Task goal
Change every "phylum" in the data below to "division" and keep everything else the same. Leave the pictures out of your answer.

Data from a collection
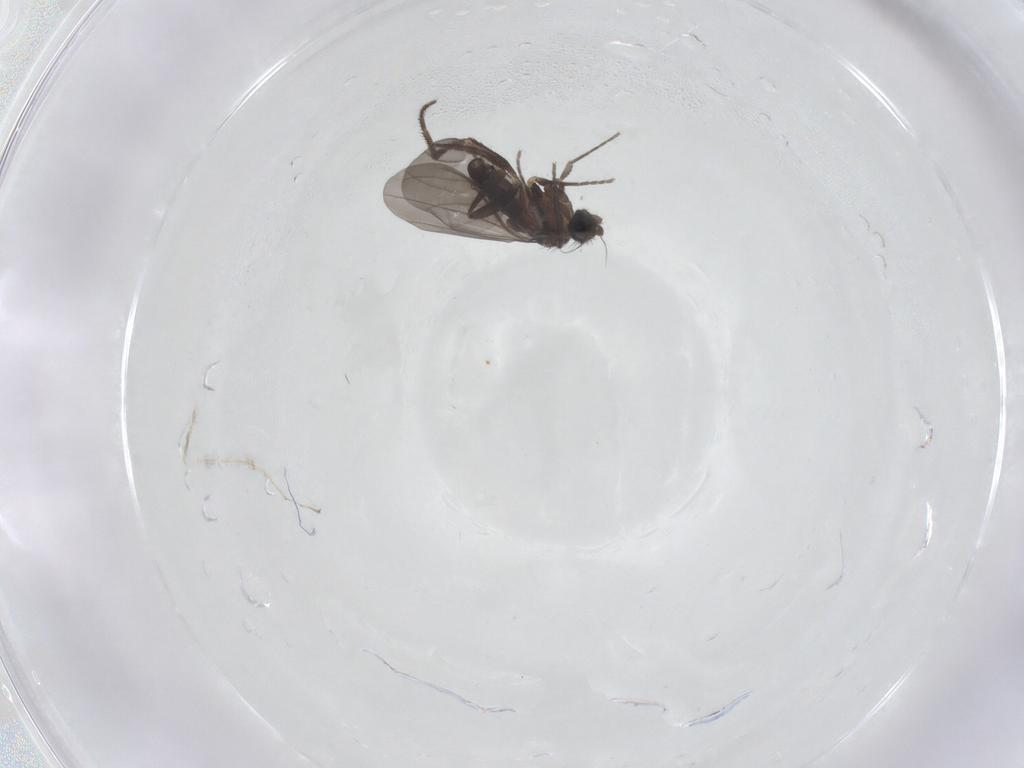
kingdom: Animalia
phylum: Arthropoda
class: Insecta
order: Diptera
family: Phoridae
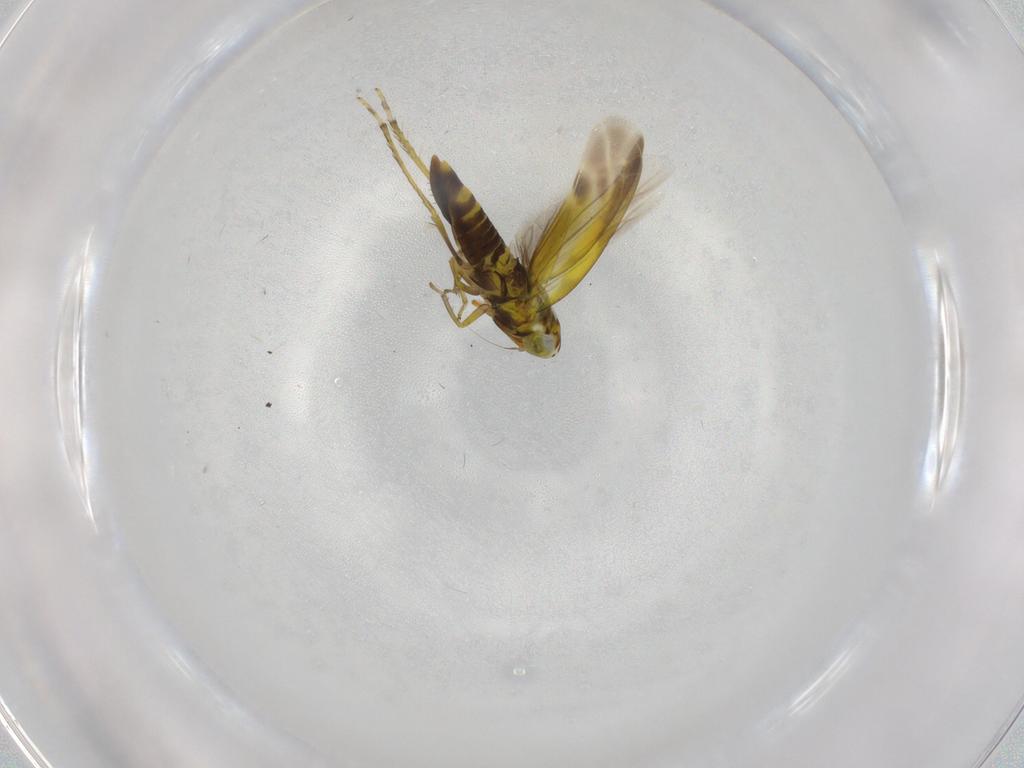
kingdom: Animalia
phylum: Arthropoda
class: Insecta
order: Hemiptera
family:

The completed task
kingdom: Animalia
division: Arthropoda
class: Insecta
order: Diptera
family: Phoridae
kingdom: Animalia
division: Arthropoda
class: Insecta
order: Hemiptera
family:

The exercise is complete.